Zadanie 1: W którym roku, według notki o Thomasie Keatingu, wstąpił on do trapistów?

Fragment dokumentu:
========

Czytanie na dziś: czytaj dalej
Thomas Keating OCSO Konferencje

THOMAS KEATING OCSO

Ojciec Thomas Keating (1923-2018). Urodził się w Nowym Jorku. Do trapistów wstąpił w roku 1944. W zakonie był superiorem i opatem. Jest założycielem Ruchu Modlitwy Głębi (Contemplative Oureach), który gromadzi i wspiera ludzi praktykujących modlitwę głębi na całym świecie. Był również zaangażowany w dialog między religiami. W 1998 roku poprowadził Seminarium Johna Maina na temat „Serce świata”. Autor licznych książek, w Polsce ukazały się m.in. Przebudzenie”, “Królestwo Boże jest jak...”,  “Podróż do wnętrza”.

========

Zapisane wpisy danych
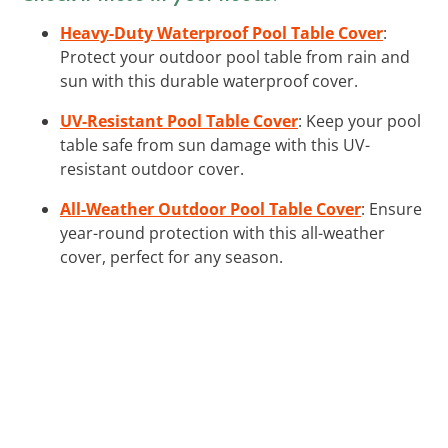
Heavy-Duty Waterproof Pool Table Cover
:
Protect your outdoor pool table from rain and
sun with this durable waterproof cover.
UV-Resistant Pool Table Cover
: Keep your pool
table safe from sun damage with this UV-
resistant outdoor cover.
All-Weather Outdoor Pool Table Cover
: Ensure
year-round protection with this all-weather
cover, perfect for any season.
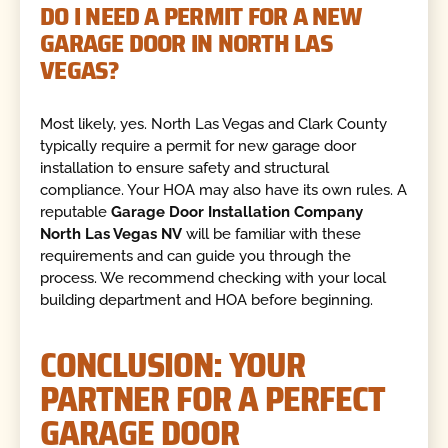
DO I NEED A PERMIT FOR A NEW
GARAGE DOOR IN NORTH LAS
VEGAS?
Most likely, yes. North Las Vegas and Clark County
typically require a permit for new garage door
installation to ensure safety and structural
compliance. Your HOA may also have its own rules. A
reputable
Garage Door Installation Company
North Las Vegas NV
will be familiar with these
requirements and can guide you through the
process. We recommend checking with your local
building department and HOA before beginning.
CONCLUSION: YOUR
PARTNER FOR A PERFECT
GARAGE DOOR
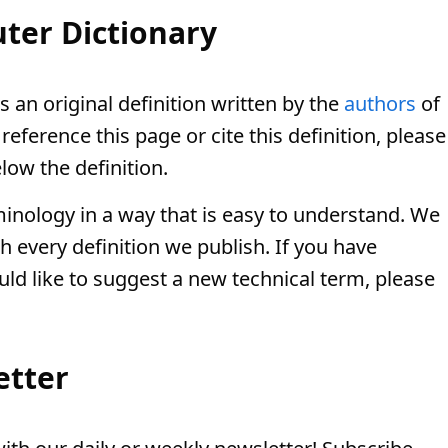
ter Dictionary
s an original definition written by the
authors
of
eference this page or cite this definition, please
low the definition.
minology in a way that is easy to understand. We
th every definition we publish. If you have
uld like to suggest a new technical term, please
etter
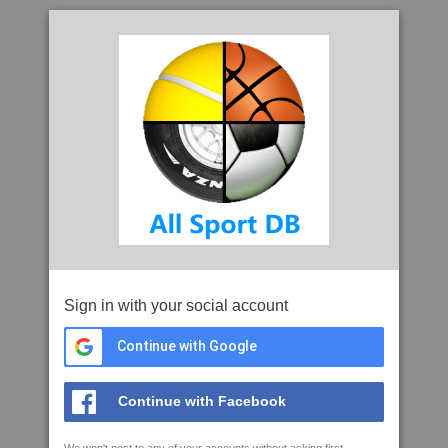
Sign in with your social account
Continue with Google
Continue with Facebook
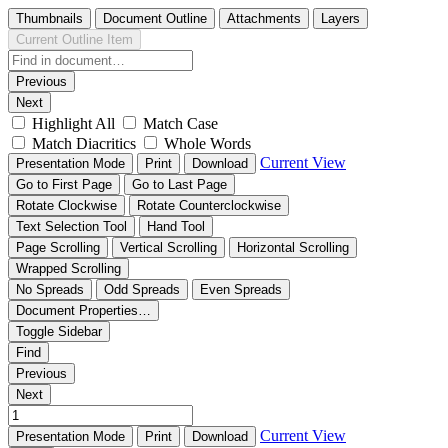
Thumbnails
Document Outline
Attachments
Layers
Current Outline Item
Previous
Next
Highlight All
Match Case
Match Diacritics
Whole Words
Current View
Presentation Mode
Print
Download
Go to First Page
Go to Last Page
Rotate Clockwise
Rotate Counterclockwise
Text Selection Tool
Hand Tool
Page Scrolling
Vertical Scrolling
Horizontal Scrolling
Wrapped Scrolling
No Spreads
Odd Spreads
Even Spreads
Document Properties…
Toggle Sidebar
Find
Previous
Next
Current View
Presentation Mode
Print
Download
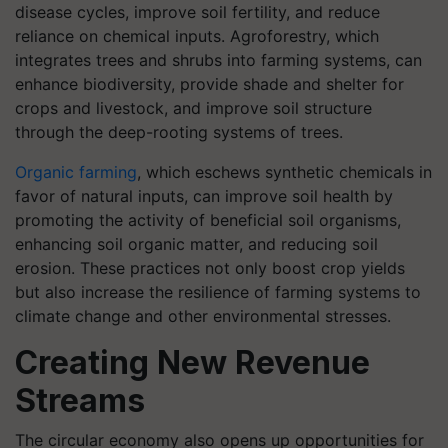
disease cycles, improve soil fertility, and reduce
reliance on chemical inputs. Agroforestry, which
integrates trees and shrubs into farming systems, can
enhance biodiversity, provide shade and shelter for
crops and livestock, and improve soil structure
through the deep-rooting systems of trees.
Organic farming
, which eschews synthetic chemicals in
favor of natural inputs, can improve soil health by
promoting the activity of beneficial soil organisms,
enhancing soil organic matter, and reducing soil
erosion. These practices not only boost crop yields
but also increase the resilience of farming systems to
climate change and other environmental stresses.
Creating New Revenue
Streams
The circular economy also opens up opportunities for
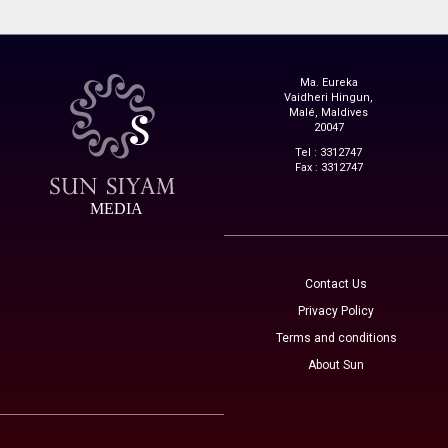
Ma. Eureka
Vaidheri Hingun,
Malé, Maldives
20047
Tel : 3312747
Fax : 3312747
MEDIA
Contact Us
Privacy Policy
Terms and conditions
About Sun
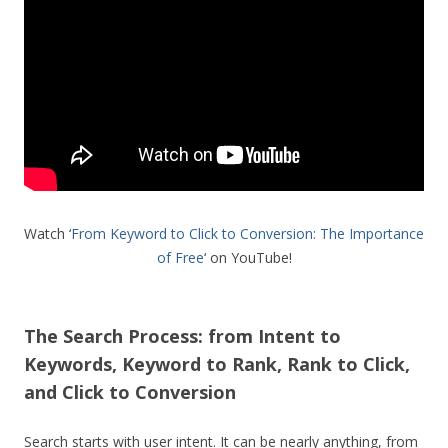
Watch ‘
From Keyword to Click to Conversion: The Importance
of Free
‘ on YouTube!
The Search Process: from Intent to
Keywords, Keyword to Rank, Rank to Click,
and Click to Conversion
Search starts with user intent. It can be nearly anything, from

========

Zadanie 2: Wskaż w rekordach każdy wiersz zawierający słowo „Scrolling”. Wielkość liter ma znaczenie.

Odpowiedź 1: W 1944 roku.

Odpowiedź 2:
Page Scrolling
Vertical Scrolling
Horizontal Scrolling
Wrapped Scrolling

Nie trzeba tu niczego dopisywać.